Sembra essere ancora lontana la verità relativa alla morte drammatica di Giulio Regeni, ricercatore friulano che si trovava al Cairo per motivi di studio. Le indagini non si fermano, e tra gli inquirenti italiani si fa sempre più strada l’ipotesi di un “coinvolgimento” di apparati egiziani nella triste vicenda.

Gli investigatori che da Roma sono stati inviati al Cairo faticano a raccogliere gli elementi sulla scomparsa di Regeni. La difficoltà potrebbe dipendere anche dalle metodologie di indagine utilizzate dagli inquirenti egiziani, molto diverse da quelle italiane. E’ il caso dei filmati delle telecamere di video-sorveglianza di alcuni negozi nella zona dove Regeni è sparito: la Procura egiziana li ha acquisiti solo nelle ultime 48 ore e secondo fonti giornalistiche e giudiziarie della capitale egiziana, li stanno “vagliando” soltanto ora.

Inoltre, nella giornata di ieri, ha destato grande clamore il testimone citato dal New York Times, secondo il quale il fermo dell’italiano sarebbe stato “ripreso da quattro telecamere di sorveglianza” di altrettanti negozi del quartiere. Secondo questa ricostruzione, avvalorata da tre fonti della sicurezza egiziana sempre al Nyt, alcuni non meglio precisati “agenti” avrebbero fermato il giovane, e dopo l’identificazione e la perquisizione del suo zaino “lo hanno portato via”.

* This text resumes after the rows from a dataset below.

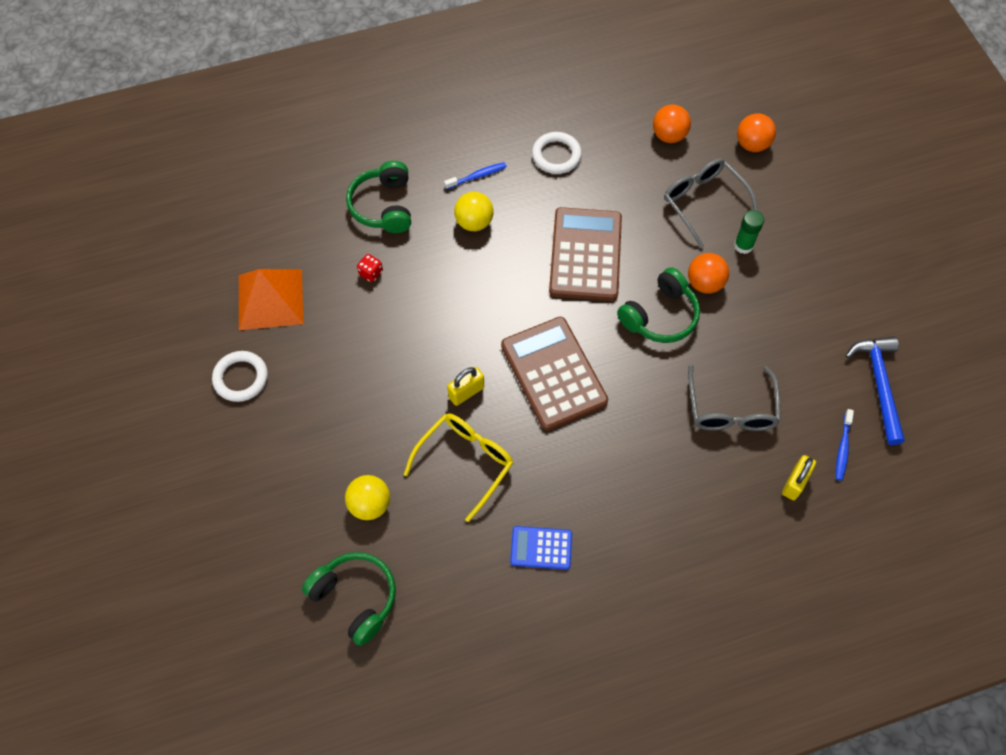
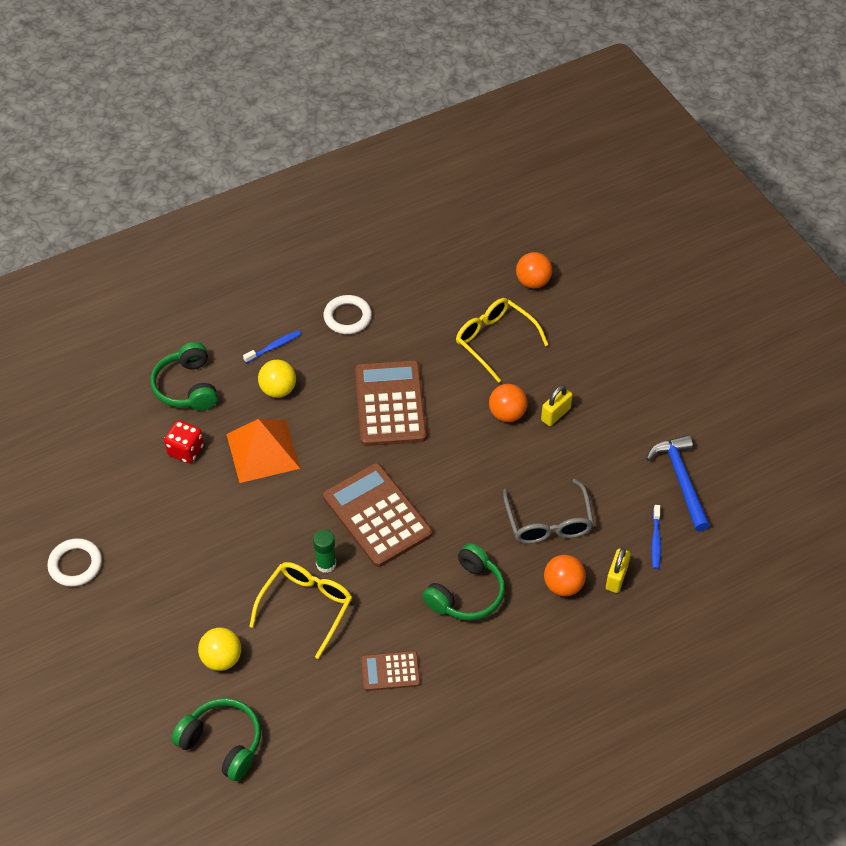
camera: 10 degrees left, 10 degrees down
(270, 299) = (91, 488): orange pyramid -> orange pyramid (262, 451)
(371, 273) = (185, 450): red dice -> red dice, size x1.59
(466, 392) = (297, 545): yellow padlock -> yellow padlock (555, 414)
(541, 548) = (390, 671): blue calculator -> brown calculator
(660, 316) = (469, 449): green headphones -> green headphones (466, 593)
(669, 136) = (452, 284): orange ball -> orange ball (563, 585)
(703, 202) = (494, 341): grey glasses -> yellow glasses
(743, 245) = (538, 374): green glue stick -> green glue stick (326, 564)

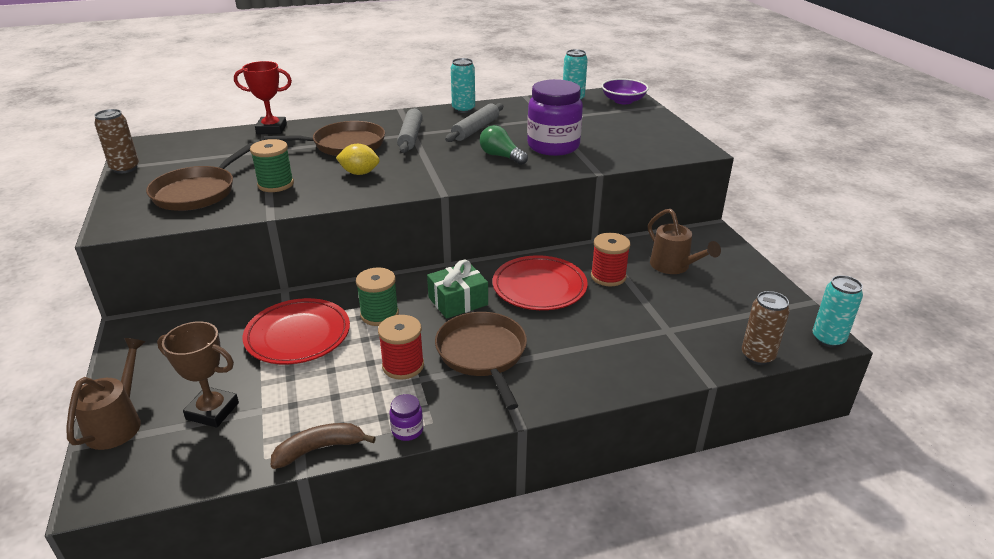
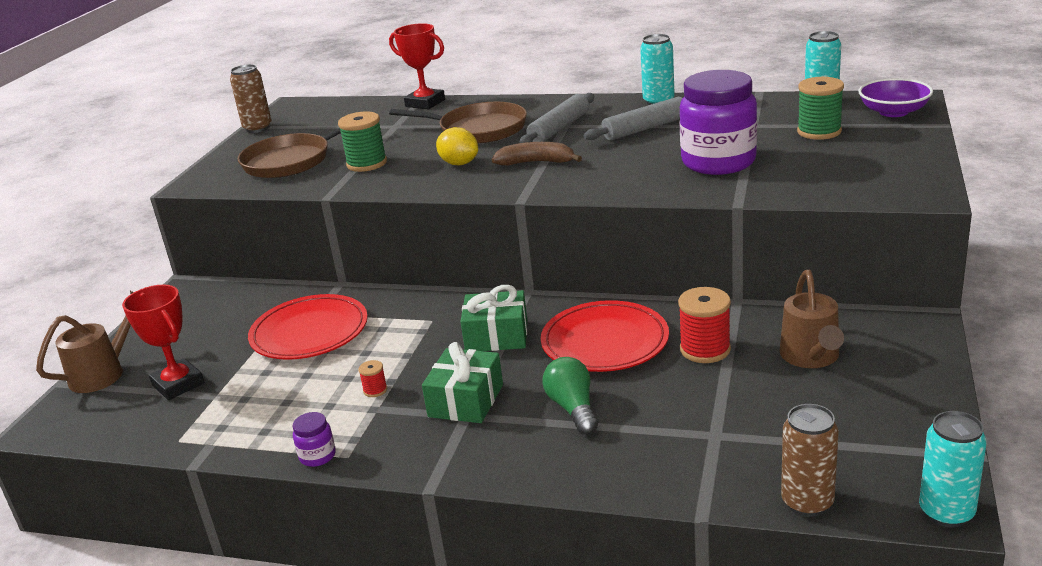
camera: 35 degrees right, 5 degrees down
(212, 411) = (178, 384): brown trophy -> red trophy
(320, 449) = (228, 448): brown banana -> brown banana (536, 162)
(379, 314) = (403, 331): green spool -> green spool (819, 132)
(403, 366) = (375, 390): red spool -> red spool, size x0.48
(482, 354) = (465, 401): brown pan -> green gift
(501, 156) = (637, 166): green light bulb -> green light bulb (573, 408)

Tuttavia, il ministero dell’Interno, ha prontamente diramato un comunicato ufficiale, dove una fonte del Dipartimento dell’informazione smentisce le informazioni pubblicate dai media occidentali secondo le quali “l’accademico italiano Giulio Regeni sarebbe stato arrestato da elementi appartenenti ai servizi di sicurezza prima della sua morte”.